--- THE DATA ---

───

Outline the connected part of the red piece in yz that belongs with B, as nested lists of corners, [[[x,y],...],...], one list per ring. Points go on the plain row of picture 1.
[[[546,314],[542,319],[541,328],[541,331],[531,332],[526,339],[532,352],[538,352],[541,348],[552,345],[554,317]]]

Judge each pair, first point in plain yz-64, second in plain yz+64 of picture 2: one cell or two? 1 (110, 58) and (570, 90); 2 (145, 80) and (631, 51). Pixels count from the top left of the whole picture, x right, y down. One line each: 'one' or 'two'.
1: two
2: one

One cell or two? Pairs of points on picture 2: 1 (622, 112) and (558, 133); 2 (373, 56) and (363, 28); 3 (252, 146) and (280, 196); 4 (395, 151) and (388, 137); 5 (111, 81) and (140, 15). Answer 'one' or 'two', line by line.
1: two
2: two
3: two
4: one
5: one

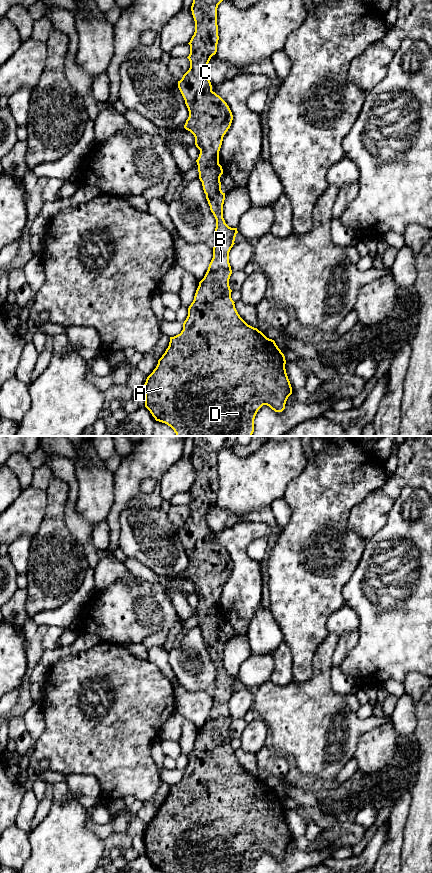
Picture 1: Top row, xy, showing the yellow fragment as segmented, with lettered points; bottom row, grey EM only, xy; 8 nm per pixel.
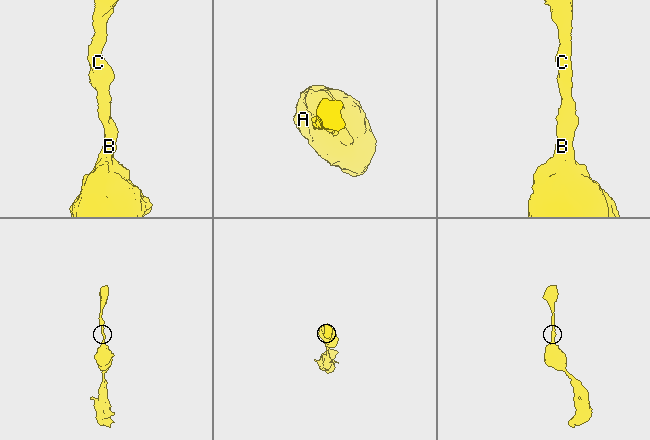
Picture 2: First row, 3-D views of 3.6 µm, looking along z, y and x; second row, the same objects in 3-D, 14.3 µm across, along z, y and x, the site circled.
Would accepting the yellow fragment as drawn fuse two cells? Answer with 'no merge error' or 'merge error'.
no merge error

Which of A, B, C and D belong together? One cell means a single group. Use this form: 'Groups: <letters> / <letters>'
Groups: A B C D

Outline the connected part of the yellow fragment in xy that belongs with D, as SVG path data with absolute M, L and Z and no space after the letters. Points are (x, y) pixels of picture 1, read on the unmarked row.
M194 436L191 459L195 480L188 491L190 502L187 505L190 516L178 529L178 536L189 559L184 576L194 583L195 593L200 598L196 608L199 627L216 667L216 676L213 706L188 756L183 778L170 785L168 796L143 834L145 855L156 869L167 873L254 873L255 864L263 853L275 860L282 860L292 842L284 802L274 788L240 765L229 734L232 722L229 700L238 679L229 675L223 666L225 641L221 638L223 617L219 612L219 599L233 563L227 551L212 539L206 522L208 511L217 500L217 456L224 448L226 438Z

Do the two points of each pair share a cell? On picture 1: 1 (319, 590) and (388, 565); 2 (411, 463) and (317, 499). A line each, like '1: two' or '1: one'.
1: two
2: two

───

--- PROBLEM REQUIREMENTS ---
Everything in the listing except the pictures must come back exactly as written.

--- EXPECTED ANSWER ---
Outline the connected part of the red piece in yz that belongs with B, as nested lists of corners, [[[x,y],...],...], one list per ring. Points go on the plain row of picture 1.
[[[546,314],[542,319],[541,328],[541,331],[531,332],[526,339],[532,352],[538,352],[541,348],[552,345],[554,317]]]

Judge each pair, first point in plain yz-64, second in plain yz+64 of picture 2: one cell or two? 1 (110, 58) and (570, 90); 2 (145, 80) and (631, 51). Pixels count from the top left of the whole picture, x right, y down. One line each: 'one' or 'two'.
1: two
2: one

One cell or two? Pairs of points on picture 2: 1 (622, 112) and (558, 133); 2 (373, 56) and (363, 28); 3 (252, 146) and (280, 196); 4 (395, 151) and (388, 137); 5 (111, 81) and (140, 15). Answer 'one' or 'two', line by line.
1: two
2: two
3: two
4: one
5: one

Picture 1: Top row, xy, showing the yellow fragment as segmented, with lettered points; bottom row, grey EM only, xy; 8 nm per pixel.
Picture 2: First row, 3-D views of 3.6 µm, looking along z, y and x; second row, the same objects in 3-D, 14.3 µm across, along z, y and x, the site circled.
Would accepting the yellow fragment as drawn fuse two cells? Answer with 'no merge error' or 'merge error'.
no merge error

Which of A, B, C and D belong together? One cell means a single group. Use this form: 'Groups: <letters> / <letters>'
Groups: A B C D

Outline the connected part of the yellow fragment in xy that belongs with D, as SVG path data with absolute M, L and Z and no space after the letters. Points are (x, y) pixels of picture 1, read on the unmarked row.
M194 436L191 459L195 480L188 491L190 502L187 505L190 516L178 529L178 536L189 559L184 576L194 583L195 593L200 598L196 608L199 627L216 667L216 676L213 706L188 756L183 778L170 785L168 796L143 834L145 855L156 869L167 873L254 873L255 864L263 853L275 860L282 860L292 842L284 802L274 788L240 765L229 734L232 722L229 700L238 679L229 675L223 666L225 641L221 638L223 617L219 612L219 599L233 563L227 551L212 539L206 522L208 511L217 500L217 456L224 448L226 438Z

Do the two points of each pair share a cell? On picture 1: 1 (319, 590) and (388, 565); 2 (411, 463) and (317, 499). A line each, like '1: two' or '1: one'.
1: two
2: two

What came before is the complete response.